Ciągnął wózek inwalidzki za samochodem. 92-latek zginął na miejscu

Ciągnął wózek inwalidzki za samochodem. 92-latek zginął na miejscu

Kierowca osobówki ciągnął wózek inwalidzki
Kierowca osobówki ciągnął wózek inwalidzki Źródło: Policja
Policjanci pod nadzorem prokuratora wyjaśnia okoliczności śmiertelnego wypadku, do którego doszło na Mazowszu. Nie żyje 92-latek, który poruszał się na wózku inwalidzkim ciągniętym za samochodem osobowym.

Do nietypowego wypadku doszło w poniedziałek, 31 października w w Ninkowie (gm. Borkowice) na Mazowszu. O zdarzeniu drogowym został powiadomiony dyżurny przysuskiej jednostki. Miała w nim brać udział osoba poruszająca się na wózku inwalidzkim.

Na miejsce wysłano patrol, który ustalił, że 72-letni kierowca toyoty ciągnął, zamontowanym do auta pasem holowniczym, wózek inwalidzki, na którym siedział 92-latek. Policjanci przekazali, że mężczyzna chciał w ten sposób pomóc, bo w wózku rozładował się akumulator.

Mazowieckie. Kierowca chciał pomóc mężczyźnie na wózku. 92-latek nie żyje

Jednak działania te miały fatalny przebieg i skończyły się śmiercią 92-latka. Podczas holowania siedzący na wózku mężczyzna upadł za jezdnię. Pomimo reanimacji podjętej przez wezwanych na miejsce medyków, mężczyzna zmarł na miejscu.

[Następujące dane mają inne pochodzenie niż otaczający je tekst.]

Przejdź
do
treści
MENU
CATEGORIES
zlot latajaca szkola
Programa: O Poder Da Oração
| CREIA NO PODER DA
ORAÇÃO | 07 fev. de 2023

Przysuscy mundurowi pod nadzorem prokuratury wyjaśniają okoliczności wypadku. Policja apeluje i przypomina, że prawo o ruchu drogowym, w art. 31 definiuje zasady i warunki holowania. Zgodnie z tym aktem prawnym, osoba poruszająca się na wózku inwalidzkim jest pieszym. „Pamiętajmy, że bezpieczeństwo na drogach zależy od każdego z nas, a odpowiedzialne zachowanie na drodze pomoże nam uniknąć niebezpiecznych sytuacji” – przekazała mazowiecka policja.